John Leland (May 14, 1754 – January 14, 1841) was an American Baptist minister who preached in Massachusetts and Virginia, as well as an outspoken abolitionist. He was an important figure in the struggle for religious liberty in the United States. Leland also later opposed the rise of missionary societies among Baptists.

Early life
Leland was born on May 14, 1754, in Grafton, Massachusetts.
His parents were Congregationalists. He married Sally Devine and they had nine children, Betsy, Hannah, Polly, John, Sally, Lucy, Fanny, Nancy, &  Lemuel.

Public life and views

He was baptized in June 1774 by Elder Noah Alden. Leland joined the Baptist Church in Bellingham, Massachusetts, in 1775. He left for Virginia in 1775 or 1776, and ministered there until 1791, when he returned to Massachusetts.

During the 1788-89 election while still living in Virginia, Leland threw his support behind James Madison due to Madison's support for religious liberty in what became the First Amendment to the Constitution, and Madison was seated in the first Congress that same year. Leland returned to Massachusetts in 1791 the year the Bill of Rights was ratified, leaving Virginia after an anti-slavery sermon. Back in New England, Leland helped to found several Baptist congregations in Connecticut, to which President Jefferson later wrote his famous letter to the Baptists of Danbury, Connecticut in 1802 regarding religious freedom.

A well-known incident in Leland's life was the Cheshire Mammoth Cheese. The people of Cheshire, Massachusetts made and sent a giant block of cheese to President Thomas Jefferson. Leland took the block from Cheshire to Washington, D. C., and presented it to Jefferson on January 1, 1802. While there, Leland was even invited to preach to the Congress and the President. Of this incident he wrote, "In November, 1801 I journeyed to the south, as far as Washington, in charge of a cheese, sent to President Jefferson. Notwithstanding my trust, I preached all the way there and on my return. I had large congregations; let in part by curiosity to hear the Mammoth Priest, as I was called." He was invited to preach a message of religious liberty in Congress upon his arrival.

For Michael I. Meyerson, Leland was the most prominent religious figure of the founding era to champion universal religious freedom. John M. Cobin says that Leland held, in seminal form, to the "liberty of conscience" position on public policy theology.

Leland died on January 14, 1841, in North Adams, Massachusetts. His tombstone reads, "Here lies the body of John Leland, of Cheshire, who labored 67 years to promote piety and vindicate the civil and religious rights of all men."

He was known as a hymn writer; "The Day Is Past and Gone, The Evening Shades Appear" has been included in 391 hymnals. Several of his hymns are preserved in the Sacred Harp.

- [Stored rows]
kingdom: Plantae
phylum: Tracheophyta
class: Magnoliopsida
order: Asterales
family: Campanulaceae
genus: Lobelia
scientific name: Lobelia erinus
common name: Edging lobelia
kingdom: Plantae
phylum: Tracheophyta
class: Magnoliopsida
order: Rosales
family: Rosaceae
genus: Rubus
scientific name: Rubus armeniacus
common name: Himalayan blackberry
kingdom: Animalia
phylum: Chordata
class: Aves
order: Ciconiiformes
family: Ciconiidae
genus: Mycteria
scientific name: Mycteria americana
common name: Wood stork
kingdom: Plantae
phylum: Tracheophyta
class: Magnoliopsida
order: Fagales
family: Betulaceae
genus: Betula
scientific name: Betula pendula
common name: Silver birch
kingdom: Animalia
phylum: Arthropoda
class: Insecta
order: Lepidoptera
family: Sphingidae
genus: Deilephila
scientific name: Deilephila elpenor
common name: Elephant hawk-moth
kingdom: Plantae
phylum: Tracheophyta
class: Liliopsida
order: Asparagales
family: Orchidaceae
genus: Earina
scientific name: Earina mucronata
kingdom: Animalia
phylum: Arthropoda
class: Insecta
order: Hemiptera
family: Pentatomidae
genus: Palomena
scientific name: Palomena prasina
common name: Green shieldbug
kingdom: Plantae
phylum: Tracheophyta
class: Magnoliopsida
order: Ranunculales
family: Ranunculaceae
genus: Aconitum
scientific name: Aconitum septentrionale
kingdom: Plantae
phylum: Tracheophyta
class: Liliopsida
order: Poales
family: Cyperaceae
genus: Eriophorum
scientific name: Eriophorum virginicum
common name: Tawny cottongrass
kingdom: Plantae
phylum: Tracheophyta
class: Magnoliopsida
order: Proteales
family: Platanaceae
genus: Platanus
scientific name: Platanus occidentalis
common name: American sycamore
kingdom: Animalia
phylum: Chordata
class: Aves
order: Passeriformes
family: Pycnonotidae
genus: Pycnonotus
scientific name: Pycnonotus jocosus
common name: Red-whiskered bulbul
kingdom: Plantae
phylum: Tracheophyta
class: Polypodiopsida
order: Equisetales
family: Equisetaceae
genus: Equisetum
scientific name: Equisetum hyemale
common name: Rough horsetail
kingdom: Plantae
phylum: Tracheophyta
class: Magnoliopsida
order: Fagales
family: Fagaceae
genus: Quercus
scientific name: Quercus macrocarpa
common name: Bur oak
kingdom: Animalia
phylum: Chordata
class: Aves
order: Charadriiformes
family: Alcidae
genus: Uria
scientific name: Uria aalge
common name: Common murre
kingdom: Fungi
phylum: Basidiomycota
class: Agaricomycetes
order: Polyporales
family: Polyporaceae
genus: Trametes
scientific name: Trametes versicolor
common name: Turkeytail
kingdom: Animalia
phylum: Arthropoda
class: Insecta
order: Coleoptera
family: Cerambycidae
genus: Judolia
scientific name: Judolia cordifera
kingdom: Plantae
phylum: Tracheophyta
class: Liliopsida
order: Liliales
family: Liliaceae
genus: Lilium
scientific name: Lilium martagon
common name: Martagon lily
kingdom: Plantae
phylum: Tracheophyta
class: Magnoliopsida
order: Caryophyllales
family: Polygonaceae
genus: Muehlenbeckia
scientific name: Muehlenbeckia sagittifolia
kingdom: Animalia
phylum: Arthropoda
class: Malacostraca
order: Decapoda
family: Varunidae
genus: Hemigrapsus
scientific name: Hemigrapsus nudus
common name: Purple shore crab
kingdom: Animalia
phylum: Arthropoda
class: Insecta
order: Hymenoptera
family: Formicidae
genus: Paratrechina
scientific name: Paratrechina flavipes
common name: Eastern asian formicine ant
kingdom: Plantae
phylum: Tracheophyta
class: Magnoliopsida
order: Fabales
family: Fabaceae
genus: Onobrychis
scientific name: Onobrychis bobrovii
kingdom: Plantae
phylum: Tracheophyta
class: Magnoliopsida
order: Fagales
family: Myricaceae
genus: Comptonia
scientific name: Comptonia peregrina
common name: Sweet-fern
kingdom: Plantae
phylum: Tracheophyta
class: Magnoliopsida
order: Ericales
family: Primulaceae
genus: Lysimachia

- [Directions]
- a) Answer these questions from the passage on John Leland:
(i) In which town was Leland born?
(ii) On what date did Leland present the cheese to Jefferson?
(iii) How many hymnals have included "The Day Is Past and Gone, The Evening Shades Appear"?
- b) Extend the biography of John Leland, beginning after its final sentence.
The rows were taken from a separate source.

- [Exercise responses]
- a)
(i) Grafton, Massachusetts
(ii) January 1, 1802
(iii) 391

- b)
Leland opposed theological seminaries. Ironically, The John Leland Center for Theological Studies in Virginia is named in his honor. The school was named for Leland for three reasons: his firm stand for religious liberty for all, his opposition to slavery, and his service as a pastor and evangelist.

Excerpts from his writings
"The notion of a Christian commonwealth should be exploded forever...Government should protect every man in thinking and speaking freely, and see that one does not abuse another. The liberty I contend for is more than toleration. The very idea of toleration is despicable; it supposes that some have a pre-eminence above the rest to grant indulgence, whereas all should be equally free, Jews, Turks, Pagans and Christians." - A Chronicle of His Time in Virginia.
"Truth disdains the aid of law for its defense — it will stand upon its own merits." - Right of Conscience Inalienable.
"Every man must give account of himself to God, and therefore every man ought to be at liberty to serve God in a way that he can best reconcile to his conscience. If government can answer for individuals at the day of judgment, let men be controlled by it in religious matters; otherwise, let men be free." - Right of Conscience Inalienable.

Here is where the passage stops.